CPU times: user 66.4 ms, sys: 3.99 ms, total: 70.4 ms
Wall time: 51.3 ms

20.3 μs ± 215 ns per loop (mean ± std. dev. of 7 runs, 10,000 loops each)

Solution 2: Minimize Pytree Conversions at the Boundary#

There’s still a small overhead when passing Quantities across the JIT boundary. This is because Quantities are JAX pytrees – they need to be decomposed before tracing and recomposed after.

The trick? Move the pytree conversion inside the JIT. Here’s the key insight: we create a thin outer JIT’d wrapper that converts arrays to Quantities at the start, calls the inner unitful function, and extracts the result. This way, all the pytree overhead is inside the JIT boundary where it gets compiled away.

@jax.jit
def outer_func(x, y):
    qx = u.Q(x, "m")
    qy = u.Q(y, "m")

    # This calls the unitful function inside a jitted context
    out = jitted_quax_func(qx, qy)

    return out.ustrip("m")

%time jax.block_until_ready(outer_func(x, y))
%timeit jax.block_until_ready(outer_func(x, y))

CPU times: user 53 ms, sys: 3.01 ms, total: 56 ms
Wall time: 41.6 ms

7.68 μs ± 56.1 ns per loop (mean ± std. dev. of 7 runs, 100,000 loops each)

def func2(x, y):
    out1 = jitted_quax_func(x, y)
    out2= jitted_quax_func(x, y)
    return out1 + 3 * out2

jitted_quax_func2 = jax.jit(quax.quaxify(func2))

@ft.partial(jax.jit, static_argnames=("usys",))
def outer_func3(x, y, *, usys):
    qx = u.Q.from_(x, usys["length"])
    qy = u.Q.from_(y, usys["length"])
    out = jitted_quax_func2(qx, qy)

    return out.ustrip(usys)

usys = u.unitsystems.si

%time jax.block_until_ready(outer_func3(x, y, usys=usys))
%timeit jax.block_until_ready(outer_func3(x, y, usys=usys))

CPU times: user 163 ms, sys: 8.99 ms, total: 172 ms
Wall time: 150 ms

8.73 μs ± 60.6 ns per loop (mean ± std. dev. of 7 runs, 100,000 loops each)

The Strategy: Outer Wrapper Pattern#

Here’s the optimal pattern:

Accept raw arrays at the outermost function boundary
Create Quantities inside the JIT by wrapping the arrays with units
Call the inner unitful function inside the JIT
Extract the result and return it as a raw array (or strip units if needed)

This way, all unit handling is compiled away, and you only pay the “cost of thinking in units” during actual computation – not at function call boundaries.

Results: Overhead Eliminated#

Wow!

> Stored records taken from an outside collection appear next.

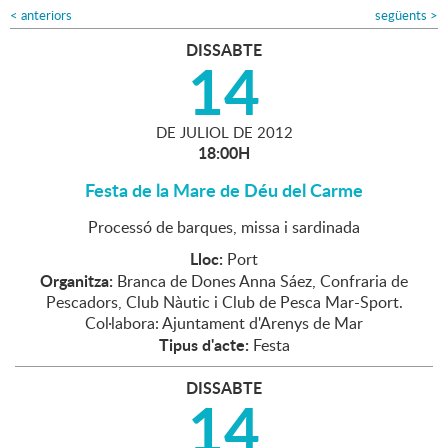
<
anteriors
següents
>
DISSABTE
14
DE
JULIOL
DE
2012
18:00H
Festa de la Mare de Déu del Carme
Processó de barques, missa i sardinada
Lloc:
Port
Organitza:
Branca de Dones Anna Sáez, Confraria de
Pescadors, Club Nàutic i Club de Pesca Mar-Sport.
Col·labora: Ajuntament d'Arenys de Mar
Tipus d'acte:
Festa
DISSABTE
14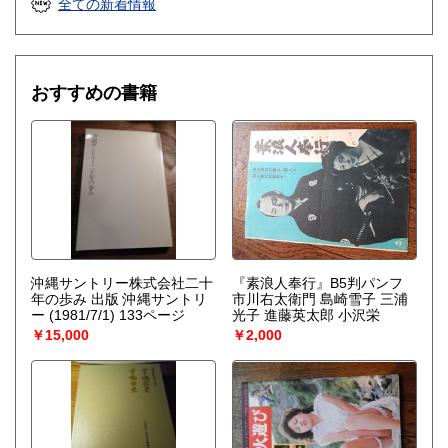
全ての新着情報
それはゆらぎから生じるものである。ふつうはゆらぎが生じ
ると、系をもとの乱れのない状態に戻そうとする動きが続い
て起るが、新しい構造が形成される場合には、反対にゆらぎ
は増幅される。……安定性の理論を不可逆過程の熱力学に結
びつけ、ゆらぎの巨視的理論を包含する一般化された熱力学
おすすめの書籍
を作り上げなくてはならない。〉散逸構造の理論で、1977
年、ノーベル化学賞を受賞したプリゴジンの、グランスドル
フとの共著による初期の著作。開放系に現れる構造の問題
を、非平衡熱力学の立場から、物理学、化学、生物学につい
て、統一的な観点からの説明を試みる。
沖縄サントリー株式会社二十
『素浪人奉行』B5判パンフ
年の歩み 出版 沖縄サントリ
市川右太衛門 島崎雪子 三浦
ー (1981/7/1) 133ページ
光子 進藤英太郎 小沢栄
￥15,000
￥2,000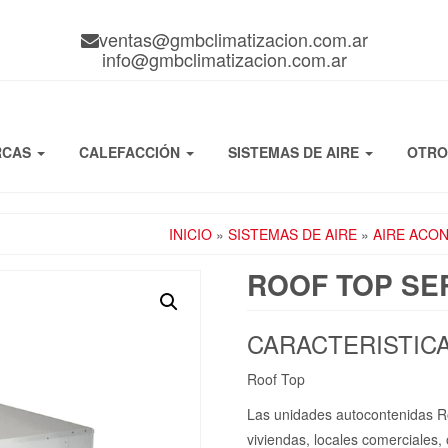
ventas@gmbclimatizacion.com.ar
info@gmbclimatizacion.com.ar
RCAS
CALEFACCIÓN
SISTEMAS DE AIRE
OTR
INICIO
»
SISTEMAS DE AIRE
»
AIRE ACO
ROOF TOP SE
CARACTERISTICA
Roof Top
Las unidades autocontenidas Ro
viviendas, locales comerciales, 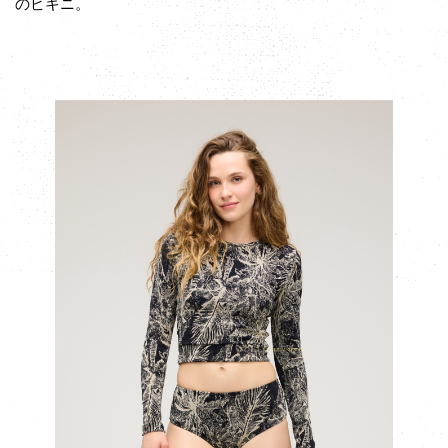
のビキニ。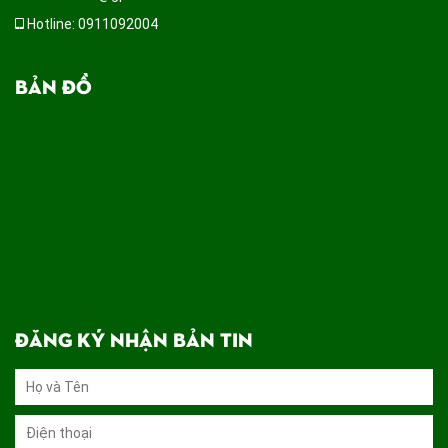
Hotline: 0911092004
BẢN ĐỒ
ĐĂNG KÝ NHẬN BẢN TIN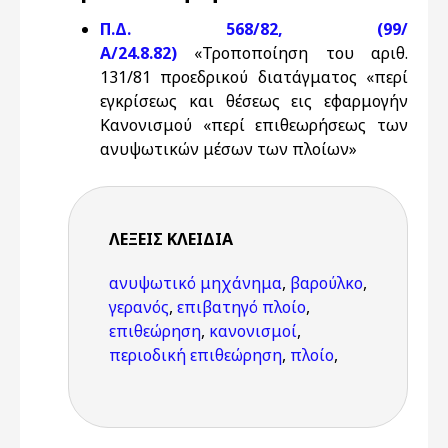
Π.Δ. 568/82, (99/
Α/24.8.82)
«Τροποποίηση του αριθ.
131/81 προεδρικού διατάγματος «περί
εγκρίσεως και θέσεως εις εφαρμογήν
Κανονισμού «περί επιθεωρήσεως των
ανυψωτικών μέσων των πλοίων»
ΛΈΞΕΙΣ KΛΕΙΔΙΆ
ανυψωτικό μηχάνημα
,
βαρούλκο
,
γερανός
,
επιβατηγό πλοίο
,
επιθεώρηση
,
κανονισμοί
,
περιοδική επιθεώρηση
,
πλοίο
,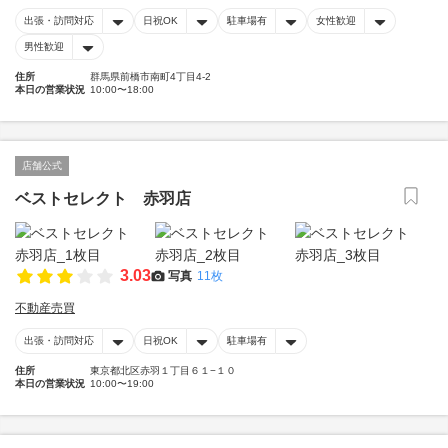
出張・訪問対応
日祝OK
駐車場有
女性歓迎
男性歓迎
住所
群馬県前橋市南町4丁目4-2
本日の営業状況
10:00〜18:00
店舗公式
ベストセレクト 赤羽店
3.03
写真
11枚
不動産売買
出張・訪問対応
日祝OK
駐車場有
住所
東京都北区赤羽１丁目６１−１０
本日の営業状況
10:00〜19:00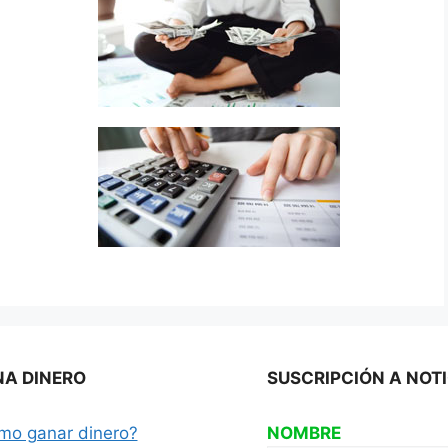
A DINERO
SUSCRIPCIÓN A NOT
mo ganar dinero?
NOMBRE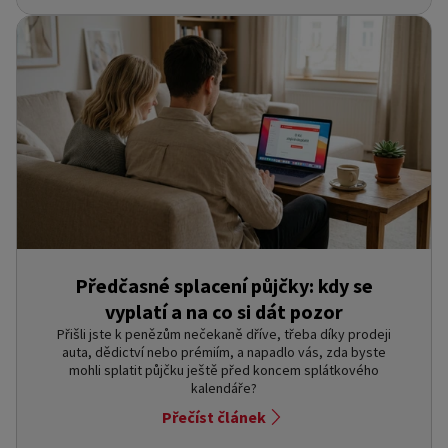
Předčasné splacení půjčky: kdy se
vyplatí a na co si dát pozor
Přišli jste k penězům nečekaně dříve, třeba díky prodeji
auta, dědictví nebo prémiím, a napadlo vás, zda byste
mohli splatit půjčku ještě před koncem splátkového
kalendáře?
Přečíst článek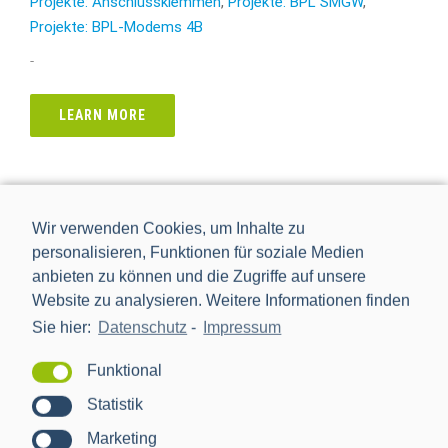
Projekte: Anschlussklemmen
,
Projekte: BPL SMGW
,
Projekte: BPL-Modems 4B
-
LEARN MORE
Wir verwenden Cookies, um Inhalte zu
personalisieren, Funktionen für soziale Medien
anbieten zu können und die Zugriffe auf unsere
Website zu analysieren. Weitere Informationen finden
Sie hier:
Datenschutz
-
Impressum
Funktional
Statistik
Marketing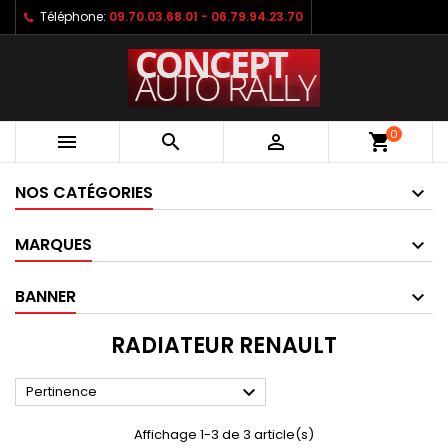
Téléphone:
09.70.03.68.01 - 06.79.94.23.70
0



shopping_cart
NOS CATÉGORIES
MARQUES
BANNER
RADIATEUR RENAULT

Pertinence
Affichage 1-3 de 3 article(s)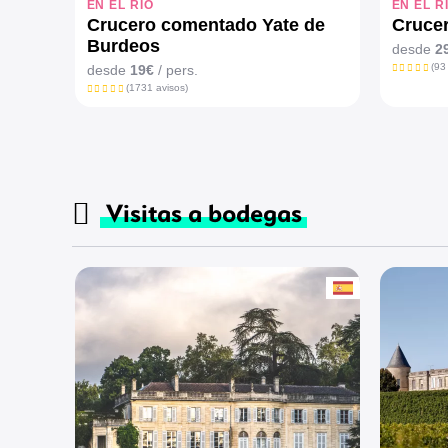
EN EL RÍO
EN EL R
Crucero comentado Yate de
Crucer
Burdeos
desde
2
(93
desde
19€
/ pers.
(1731 avisos)
Visitas a bodegas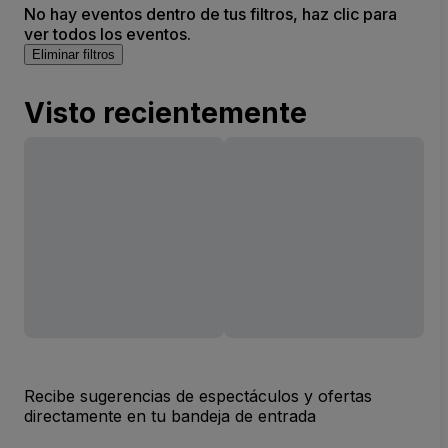
No hay eventos dentro de tus filtros, haz clic para
ver todos los eventos.
Eliminar filtros
Visto recientemente
Recibe sugerencias de espectáculos y ofertas
directamente en tu bandeja de entrada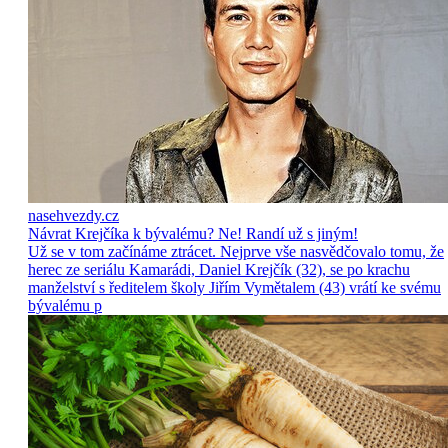
nasehvezdy.cz
Návrat Krejčíka k bývalému? Ne! Randí už s jiným!
Už se v tom začínáme ztrácet. Nejprve vše nasvědčovalo tomu, že
herec ze seriálu Kamarádi, Daniel Krejčík (32), se po krachu
manželství s ředitelem školy Jiřím Vymětalem (43) vrátí ke svému
bývalému p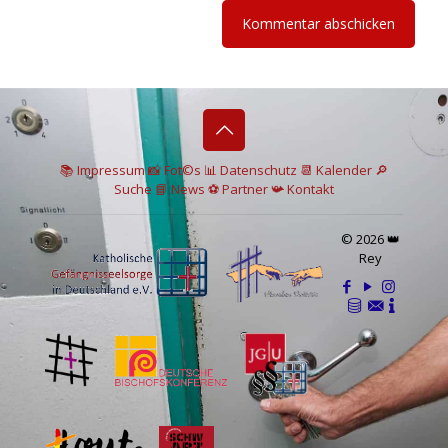
📚 I
mpressum
📸
Fot©s
📊
Datenschutz
📆 Kalender
🔎
Suche
📘 News
⚽
Partner
📯
Kontakt
© 2026 👑
Rey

Notice the dramatic speedup—we’re nearly as fast as the raw JAX version!

Why this works:

The outer JIT compiles away all the unit wrapping/unwrapping
The jitted_quax_func runs inside the trace as a compiled operation
The only overhead is JIT’s normal pytree handling, which is minimal

Important caveat: This is a fixed cost that only appears once per outermost function call. If your function is called once with a million-element array, this optimization is huge. If your function is called a million times with scalar inputs, the overhead per element is negligible.

Summary: How to Think About Performance#

Here are the key takeaways for optimizing performance with unxt Quantities:

Always use JIT for hot code - The overhead of quaxify is negligible inside a JIT’d context
Minimize pytree boundary crossings - Use the outer wrapper pattern where you pass raw arrays to the outermost function
Create Quantities inside JIT - This lets the compiler optimize away unit handling
It’s a fixed cost per call - The optimization matters more for functions that process large arrays or are called infrequently
Don’t microoptimize prematurely - Write correct code first. If units make your code clearer, use them. Only optimize the outermost layer if profiling shows it’s necessary.

The bottom line: Use Quantities freely in your code—they’re designed to work well with JAX. When you need performance, apply the outer wrapper pattern to your hot functions. The rest of your codebase can stay clean and unit-aware.